I have an old presentation from Extreme Markup, um, 2004? on library data and data structures, aimed at smart people (markup geeks) who don't know anything about library innards. I don't think I have it in electronic form because I remember doing a lot of cutting-and-pasting of paper, but I'd be happy to dig it up, scan it, and contribute it to the cause.

Th said...

The production WorldCat Identities service is at http://worldcat.org/identities/. I did a posting about linking to it which is still mostly right. If you have an LCCN, linking is pretty easy: http://worldcat.org/identities/lccn-n79-32879, and there is a full SRU interface underneath it all.

--Th

Karen Coyle said...

Thanks, Thom, for the correct URL. I thought it had changed but didn't find that one in my simple Google search. Worldcat Identities is one of my favorite examples of what we can do with bib data if we think beyond the individual record.

John Mark Ockerbloom said...

On The Online Books Page, I uninvert the names on many of the displays (actually, all of them except for listings by author, and the full metadata screen). But to make it work right, I have to annotate certain names (like Mao's) with the specific form to use for the "normal" uninverted form. (I do have a shortcut macro indicating that the normal form doesn't get uninverted).

I was surprised not to find anything already in authority records or other standard library bibliographic metadata saying what a person's "normal" name should be. (The title statement of responsibility in a full MARC record often shows it, but
not in a way that allows the name to be unambiguously and reliably picked out. And the MARC 100 field indicator isn't sufficient either-- it doesn't work the way you'd expect for names like Mao's.)
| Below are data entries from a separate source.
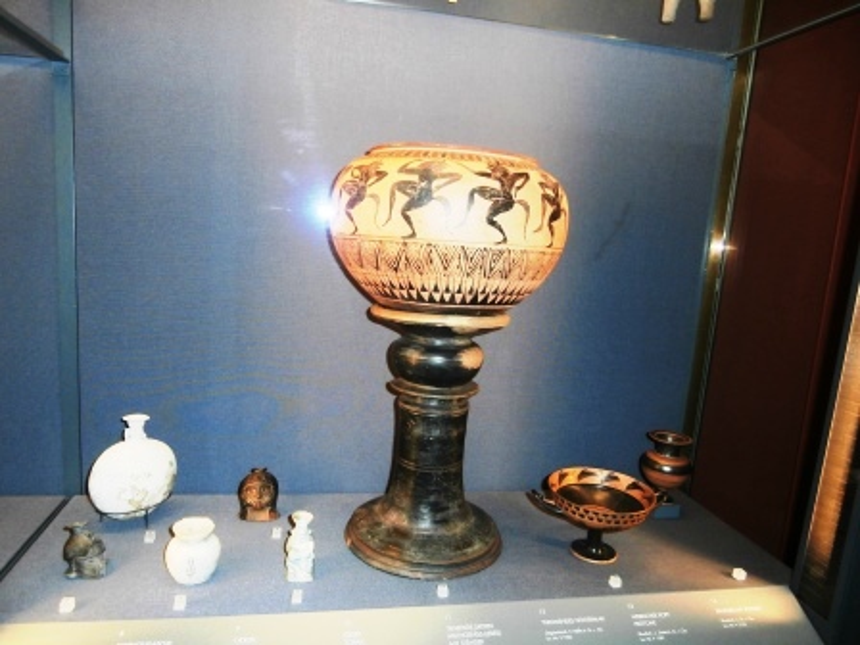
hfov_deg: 71.6
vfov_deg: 56.8
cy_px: 322
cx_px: 430
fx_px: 596
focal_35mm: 24
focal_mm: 4.2
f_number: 3
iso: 200
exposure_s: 1/30
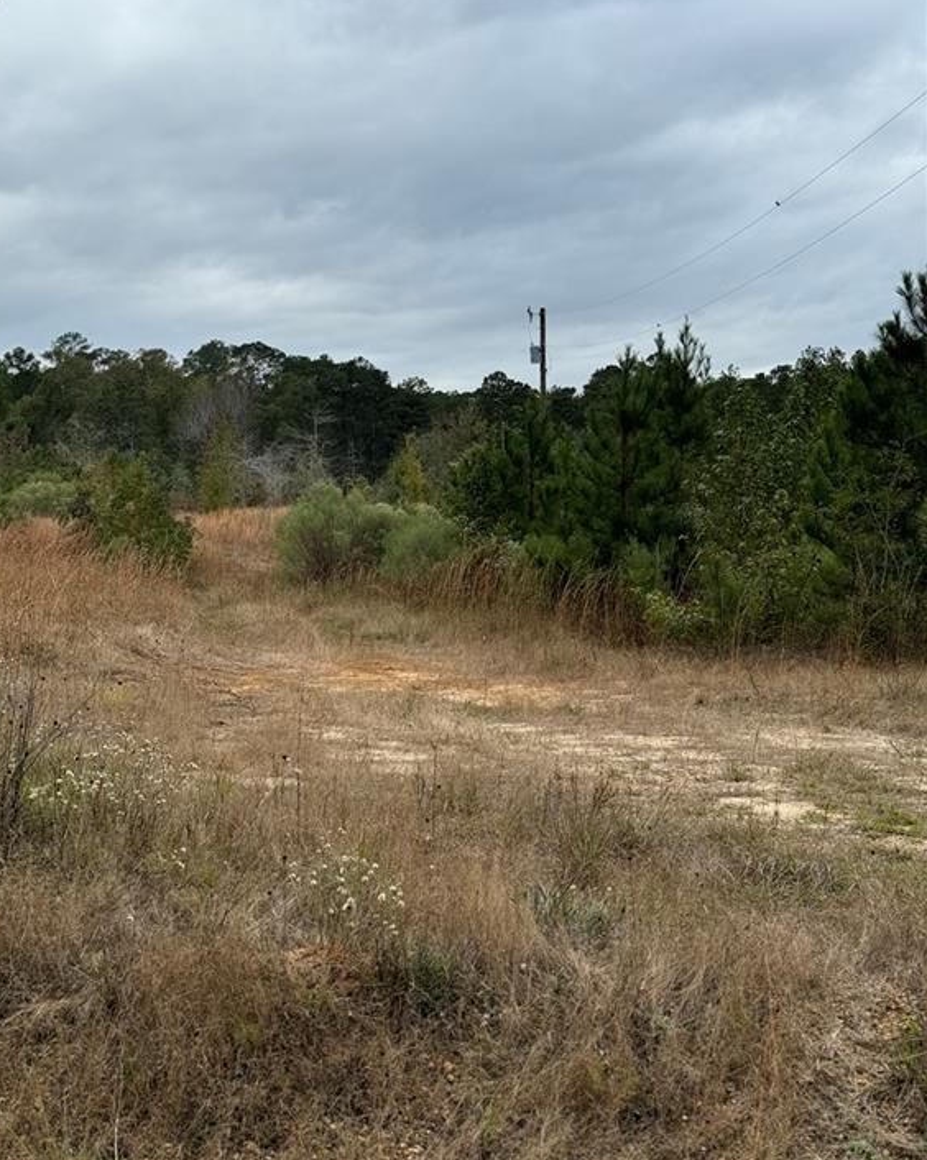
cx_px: 455
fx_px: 1751
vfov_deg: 36.7
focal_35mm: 51
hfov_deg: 29.7
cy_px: 542
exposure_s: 1/1458
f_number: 1.78
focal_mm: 6.76
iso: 64
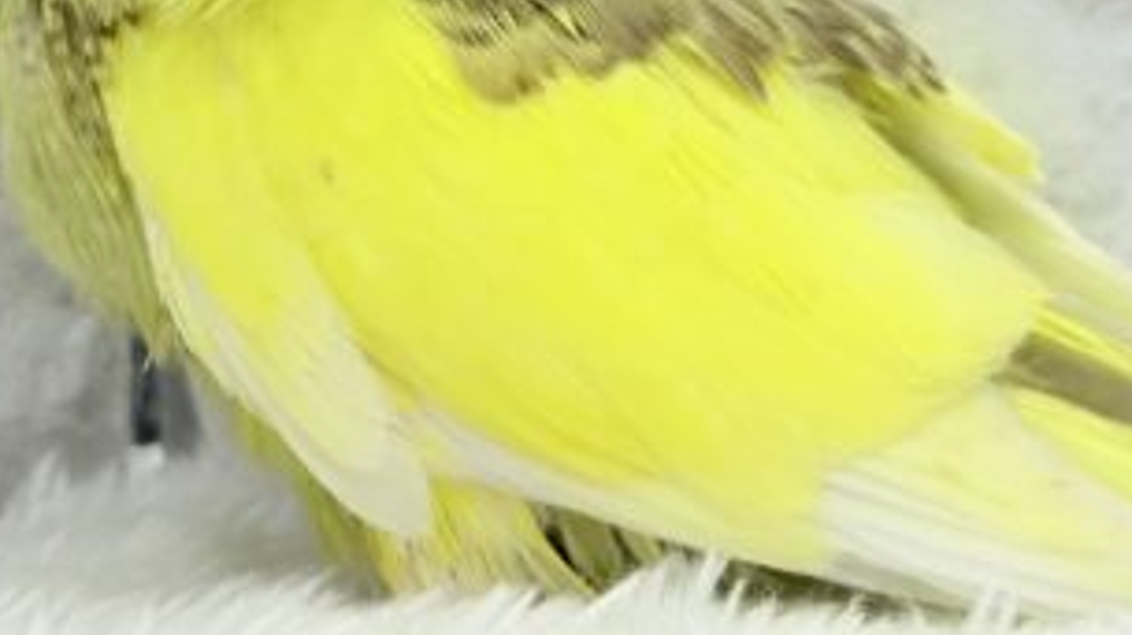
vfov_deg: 10.0
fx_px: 3569
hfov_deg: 18.0
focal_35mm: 119
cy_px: -123
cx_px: 427
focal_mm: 5.96
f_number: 1.6
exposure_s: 1/50
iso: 40
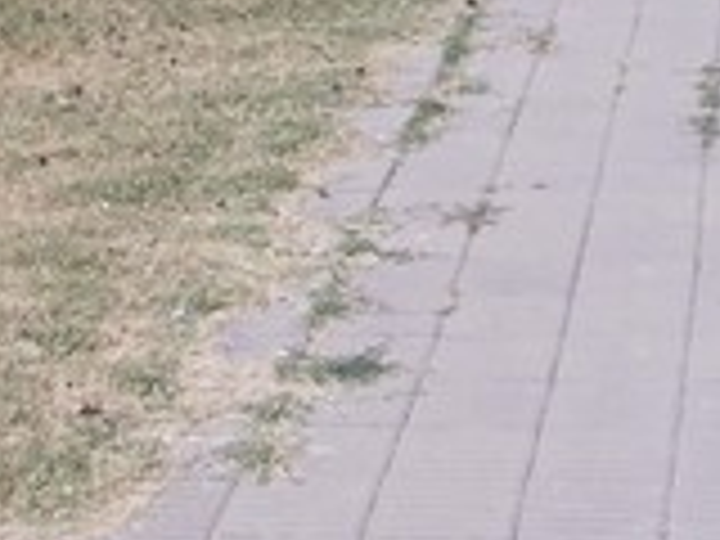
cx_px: 698
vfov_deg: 10.4
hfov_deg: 14.5
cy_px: -418
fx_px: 2787
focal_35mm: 134
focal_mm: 4
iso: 80
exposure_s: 1/500
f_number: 5.4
If libraries want to track the best "normal" name form to use, I'd think the easiest place to keep track of this would be some authority record field (so you'd only have to record it once, and then look it up any time you needed it). Is there any field, or any proposal of a field, to use for this?

Karen Coyle said...

JMO - I haven't encountered any interest on the part of librarians for use of natural order display of names. In fact, some are down right hostile to the idea. It appears that we've been looking at these reverse-order forms for so long that they look natural to us. I suspect that's not the case with many of our users, however. Surely they must puzzle over some of the odd constructions that library cataloging produces ("Augustine, Saint, Bishop of Hippo").
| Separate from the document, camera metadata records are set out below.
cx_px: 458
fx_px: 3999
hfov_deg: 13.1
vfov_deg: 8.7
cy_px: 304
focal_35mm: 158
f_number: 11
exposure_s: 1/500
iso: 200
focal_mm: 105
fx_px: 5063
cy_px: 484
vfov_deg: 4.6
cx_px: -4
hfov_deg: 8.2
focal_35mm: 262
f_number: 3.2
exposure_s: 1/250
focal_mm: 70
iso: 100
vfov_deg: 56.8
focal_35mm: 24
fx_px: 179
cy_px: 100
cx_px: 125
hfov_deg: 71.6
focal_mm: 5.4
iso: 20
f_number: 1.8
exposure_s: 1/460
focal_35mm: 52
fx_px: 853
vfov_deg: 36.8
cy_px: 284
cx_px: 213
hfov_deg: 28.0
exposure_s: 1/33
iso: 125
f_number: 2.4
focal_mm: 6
The "statement of responsibility" is the most puzzling thing about library cataloging for me. Along with the title it carefully reconstructs the title page, but its lack of coding makes it virtually useless. It has the names in the form that they appear on the book itself, as well as the roles, as stated (e.g. "illustrated by"), but all you can do is display it after the title for a person to read. All that good information, but unusable. Yet... it will continue to be that way in the next cataloging rules.

Unknown said...

Of course, context is everything. Not just the name's context, but the user's context. A user in Hungary will consider "Bartok Bela" to be natural order while a user in the United States will consider "Bela Bartok" to be natural order...

Karen Coyle said...

edphrens -- you are absolutely right. This is why we need to have names coded in a way that you can adjust display for whatever context you are in. Or maybe even give users a choice: librarians could continue to see the inverted order while other users could choose whatever "natural order" they see as "natural."

Dawn Lawson said...

At NYU we are implementing ExLibris' Primo, which also has the "Mao problem." It's especially jarring when the Chinese characters appear with the name, in the customary order. It's also a problem with Arabic and others, and as you noted, even with names that appear in romanization only. For the short-term, we were going to see if we could defeat the system's name reversal in records with an 066 field, but obviously a wider scale solution is in order.

Sherman Clarke said...

The Union List of Artist Names (one of the Getty vocabularies) does include a display version of a name. It's not the index form, and ULAN avoids saying preferred form. Cataloging Cultural Objects uses display forms in direct order (or normal order, if you will).